Potpourri...

So much is rattling around in my brain these days that I need to purge...

-Togetherness is beautiful, and I not only love my husband, I also enjoy his company and like him. Having said that, I look forward to his return to full-time employment soon. Jon was laid off right before vacation (that is, the day we left) and I was laid off right after. Some more income sooner than later would be appreciated.

-My being laid off is really just a kick in the pants from God. I had been very unhappy there for months, but really liking the money. Now I will be back in school full time and working part time.

-The above hinges on Jon's working situation. He has an extremely good opportunity coming up, but we are playing the waiting game right now. We covet your prayers.

-The waiting game is taking its toll on my mental health. IRL friends know that I have battled severe depression in the past. I am fighting its hold over me. I refuse to be ruled by irrational thinking!!!!! Prayers there would be helpful, too.

-I have, for the first time in my life, entered the rabbit warren that is unemployment compensation. I wonder what will come first- an actual check, or a part time job? I spent a hour on the telephone yesterday- forty-two minutes of that was hold time to get a live person. I honestly cannot fathom anyone WANTING to stay on unemployment. Shoot, if it weren't for the fact that both of us are currently out of work, I would not even bother. Unfortunately, we need something more than Jon's part-time gigs to get by. What do people who have no savings do when something happens? If it weren't for our saving (however meager) we would be up the creek without a paddle.

-Balance. Something for which I am striving these days. It seems that so much needs to be done before school starts in September. I know that it will be even more difficult to keep on top of things then, so I really have to get a handle on my home management NOW. Thank you FlyLady!

-GP is celebrating Baptisms this week. Yay! Last week we watched video from our baptism celebration in the spring. I really do not like my picture taken, and I deplore video. Of course, who would be up there but me, blubbering on as I am wont to do (case in point- this blog). Anyway. I am still in wonder at what God has done for us the last two years. That's a whole post in and of itself.

-Speaking of GP, we have reached a decision (and by "we" I mean that Jon had decided long ago and was patiently waiting for me to catch up) to officially transfer our membership from CUMC. Generations of Potter would be turning over in their graves... I am kidding, of course.

-Jon is playing and singing in the other room.. I cannot think of a better way to spend my evening than listening to him as I first blog and later do some reading. I love that there is always music in our home.

-Devin said something last week which has been running around in my head. He said that when people say they don't like change, what they usually mean is that they don't like to be inconvenienced. Well, I can say that I don't like to be inconvenienced, for sure. I also don't really like change all that much. Even positive changes freak me out. Anyone remember me sobbing uncontrollable during our wedding vows??? Yeah, that's a girl who needs to get a grip.

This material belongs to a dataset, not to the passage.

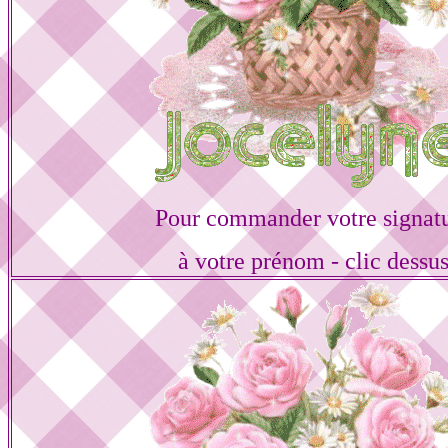
Pour commander votre signat
à votre prénom - clic dessu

-My sink needs to be cleaned, so this is it for now.

Comments

Susan said…
Interesting post!! I have to say that I agree about change...it's hard. George Burns once said, "No one likes change but a wet baby." And it's true.

And balance is such a hard thing to strive for...but FLY LADY is a great resource to try and get some.

Sounds like you have a lot on your plate. Praying for your decisions.

:-) Susan
Anonymous said…
We'll continue to keep you in our thoughts and prayers...doesn't sound like you are having a good time right now. Please let us know if there is anything we can do to help in any way.